Но она не была нитью. Не для Херландера. Она была его дочерью. Его маленькой девочкой. Ребенком, который научился ходить держась за его руку. Кто научился читать, слушая его чтение сказок ей на ночь. Кто научился смеяться,
Он глубоко, судорожно вздохнул и встряхнулся.
"Ты позволяешь своему сочувствию забирать у тебя места? которые ты не должен позволять занимать, Джек, — сказал он себе. — Конечно, тебе жаль его — Боже мой, как бы тебе не было жаль его? — но есть причина, по которой система настроена так, как настроена. Кто-то должен принимать трудные решения, и будет ли она действительно добрее, если будет предоставлять их тем, чья любовь собирается сделать их еще труднее? Кто будет жить с последствиями своих собственных поступков и решений — не чьими-то еще — остальную часть своей жизни?"

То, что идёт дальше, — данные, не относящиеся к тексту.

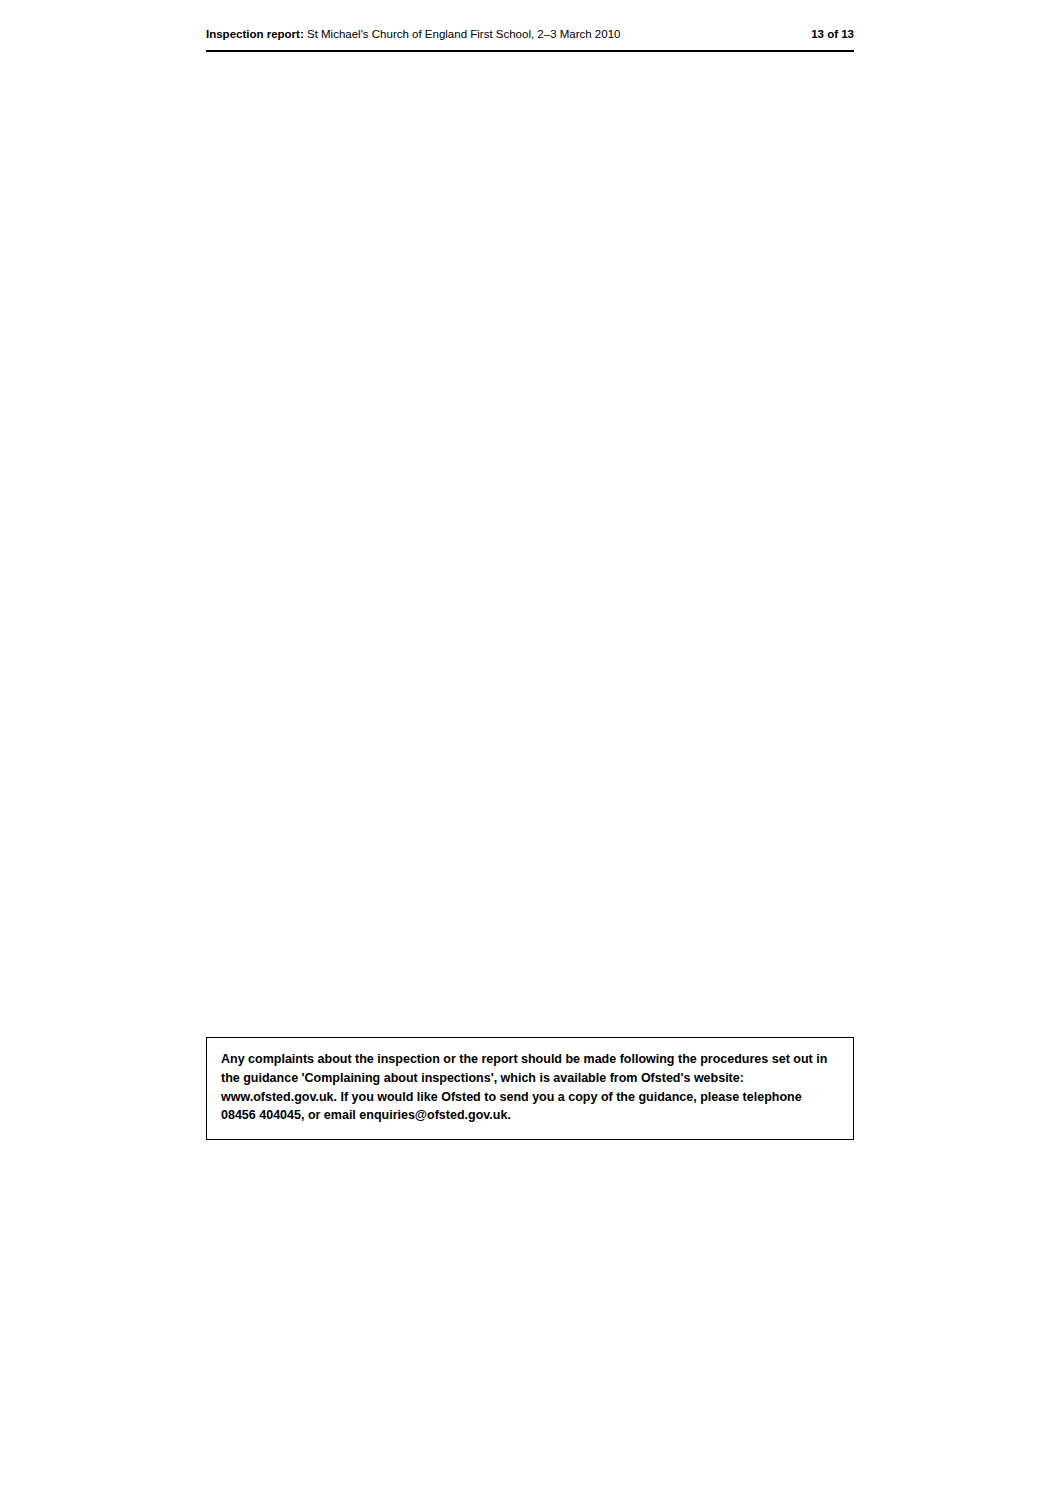Inspection report: St Michael's Church of England First School, 2–3 March 2010
13 of 13
Any complaints about the inspection or the report should be made following the procedures set out in the guidance 'Complaining about inspections', which is available from Ofsted's website: www.ofsted.gov.uk. If you would like Ofsted to send you a copy of the guidance, please telephone 08456 404045, or email enquiries@ofsted.gov.uk.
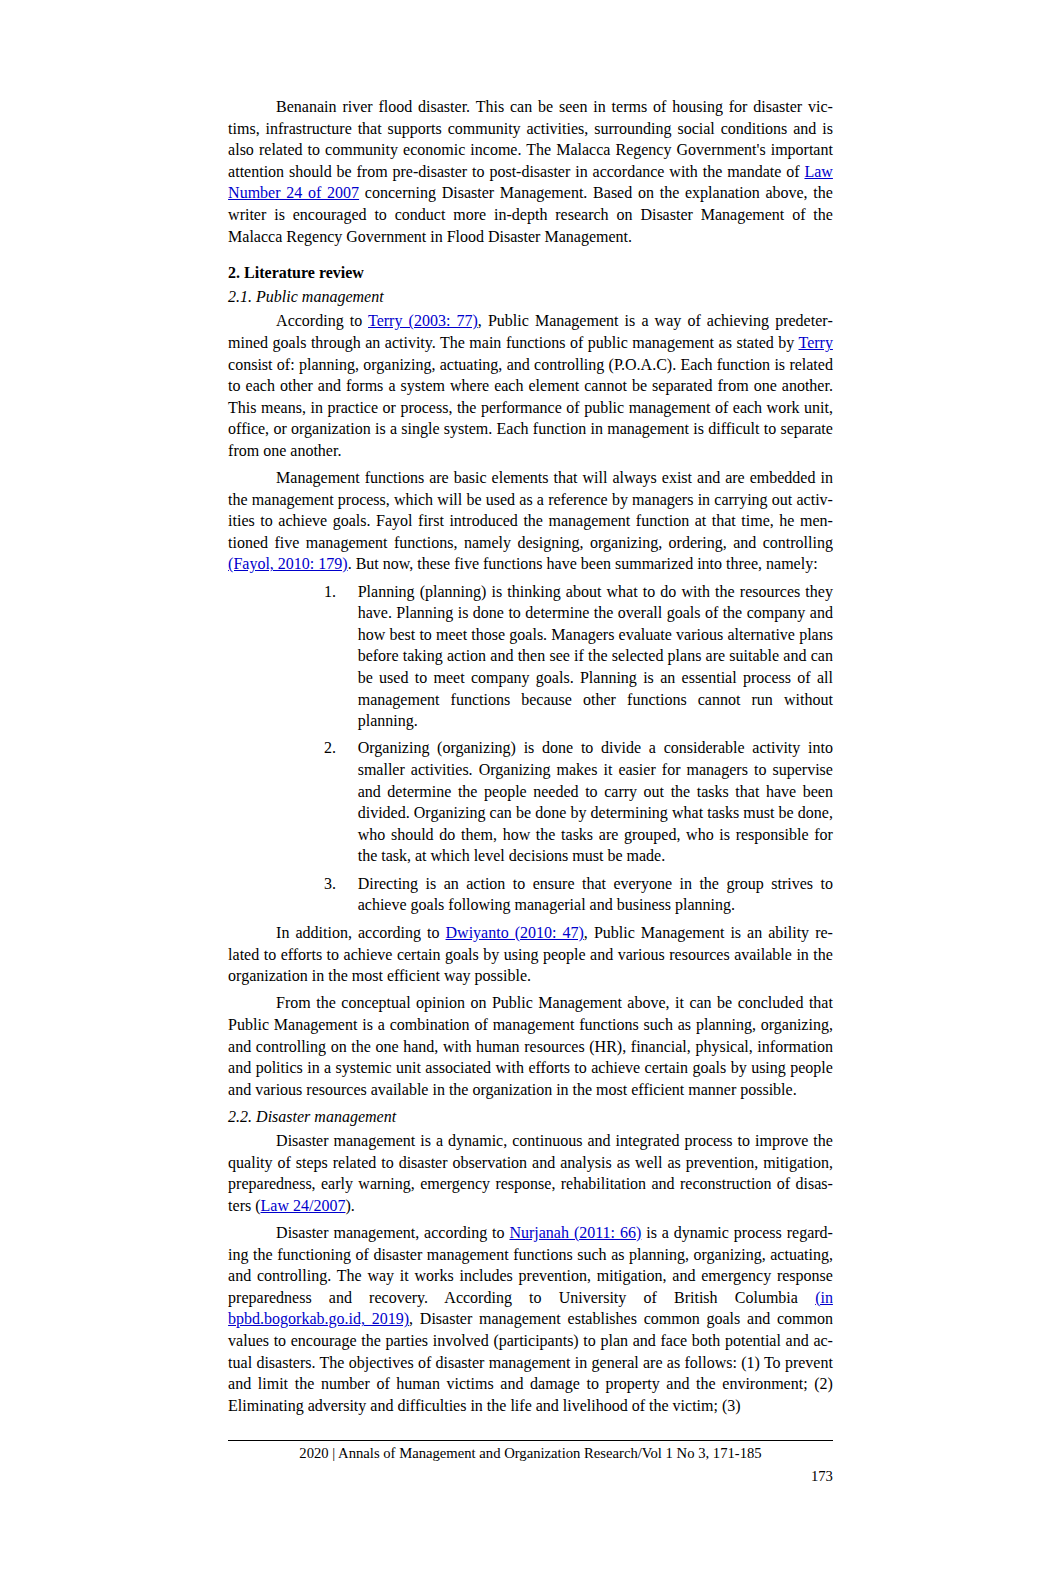Benanain river flood disaster. This can be seen in terms of housing for disaster victims, infrastructure that supports community activities, surrounding social conditions and is also related to community economic income. The Malacca Regency Government's important attention should be from pre-disaster to post-disaster in accordance with the mandate of Law Number 24 of 2007 concerning Disaster Management. Based on the explanation above, the writer is encouraged to conduct more in-depth research on Disaster Management of the Malacca Regency Government in Flood Disaster Management.
2. Literature review
2.1. Public management
According to Terry (2003: 77), Public Management is a way of achieving predetermined goals through an activity. The main functions of public management as stated by Terry consist of: planning, organizing, actuating, and controlling (P.O.A.C). Each function is related to each other and forms a system where each element cannot be separated from one another. This means, in practice or process, the performance of public management of each work unit, office, or organization is a single system. Each function in management is difficult to separate from one another.
Management functions are basic elements that will always exist and are embedded in the management process, which will be used as a reference by managers in carrying out activities to achieve goals. Fayol first introduced the management function at that time, he mentioned five management functions, namely designing, organizing, ordering, and controlling (Fayol, 2010: 179). But now, these five functions have been summarized into three, namely:
Planning (planning) is thinking about what to do with the resources they have. Planning is done to determine the overall goals of the company and how best to meet those goals. Managers evaluate various alternative plans before taking action and then see if the selected plans are suitable and can be used to meet company goals. Planning is an essential process of all management functions because other functions cannot run without planning.
Organizing (organizing) is done to divide a considerable activity into smaller activities. Organizing makes it easier for managers to supervise and determine the people needed to carry out the tasks that have been divided. Organizing can be done by determining what tasks must be done, who should do them, how the tasks are grouped, who is responsible for the task, at which level decisions must be made.
Directing is an action to ensure that everyone in the group strives to achieve goals following managerial and business planning.
In addition, according to Dwiyanto (2010: 47), Public Management is an ability related to efforts to achieve certain goals by using people and various resources available in the organization in the most efficient way possible.
From the conceptual opinion on Public Management above, it can be concluded that Public Management is a combination of management functions such as planning, organizing, and controlling on the one hand, with human resources (HR), financial, physical, information and politics in a systemic unit associated with efforts to achieve certain goals by using people and various resources available in the organization in the most efficient manner possible.
2.2. Disaster management
Disaster management is a dynamic, continuous and integrated process to improve the quality of steps related to disaster observation and analysis as well as prevention, mitigation, preparedness, early warning, emergency response, rehabilitation and reconstruction of disasters (Law 24/2007).
Disaster management, according to Nurjanah (2011: 66) is a dynamic process regarding the functioning of disaster management functions such as planning, organizing, actuating, and controlling. The way it works includes prevention, mitigation, and emergency response preparedness and recovery. According to University of British Columbia (in bpbd.bogorkab.go.id, 2019), Disaster management establishes common goals and common values to encourage the parties involved (participants) to plan and face both potential and actual disasters. The objectives of disaster management in general are as follows: (1) To prevent and limit the number of human victims and damage to property and the environment; (2) Eliminating adversity and difficulties in the life and livelihood of the victim; (3)
2020 | Annals of Management and Organization Research/Vol 1 No 3, 171-185
173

Он поморщился, вспомнив записку от Мартины Фабр, которая была частью основного файла Симоэнса. Кто отклонила предложение Симоэнса — его мольбу — о том, чтобы ему было разрешено взять на себя ответственность за Франческу. Обеспечить уход, необходимый для поддержания ее в живых, сохранить конфиденциальность врачей, работающих с ней, оплатив из собственного кармана. Он был полностью осведомлен о видах расходов, когда говорил об этом — СДСП сделал их совершенно очевидными для него, когда перечислял все ресурсы, которые были бы "нерентабельно инвестированы" в ее долгосрочные уход и лечение — и он не был обеспокоен. Мало того, он продемонстрировал, со всей точностью, которую вносил в свою научную работу, что он мог бы погашать эти расходы. Это не было бы легко, и поглощало бы его жизнь, но он мог бы сделать это.
За исключением того факта, что решение было не его, и, как д-р Фабр выразила это, Совет "не желает, чтобы доктор Симоэнс уничтожил свою собственную жизнь в тщетной погоне за химерическим лекарством для ребенка, который был признан проектом с высоким риском с самого начала. Это было бы верхом безответственности для нас разрешить ему вкладывать такой остаток своей собственной жизни в трагедию, созданную Советом, когда они просили Симоэнса помочь им в их усилиях".
Он выключил душ, вышел из кабинки, и начал обтирать себя теплым, длинноворсовым полотенцем, но его мозг нельзя было выключить так же легко, как воду. Он натянул пижамные штаны — он не носил куртки с тех пор, как ему исполнилось пятнадцать лет — и оказался дрейфующим в направлении непривычном для такого позднего вечера.
Он открыл бар, бросил пару кубиков льда в стакан, налил здоровенную порцию виски на лед, и мягко покрутил его секунду. Затем он отпил из стакана и закрыл глаза, пока густой, богатый огонь горел в горле.
Это не помогло. Два лица упорно плыли перед ним — светловолосый, кареглазый человек, и намного меньший с каштановыми волосами, карими глазами и широкой улыбкой.
"Это глупо, — подумал он. — Я не могу изменить ничего из этого, и никто не может сделать этого для Херландера. Мало того, я прекрасно знаю, что все эта боль просто разъедает его, добавляя ему гнева. Человек превращается в своего рода бомбу замедленного действия, и нет ничего, проклятье, что я могу с этим поделать. Он собирается сломаться — это только вопрос времени — и я был неправ, когда я призывал не преувеличивать его вероятной реакции у Бардасано. Трещина растет, и когда она достанет до места, он будет так чертовски разгневан — и так же не будет заботиться о всем, что еще может с ним случиться — что он сделает что-то очень, очень глупое. Я не знаю что, но я узнал его достаточно хорошо, чтобы знать, что многое. И это моя работа, удержать его от этого".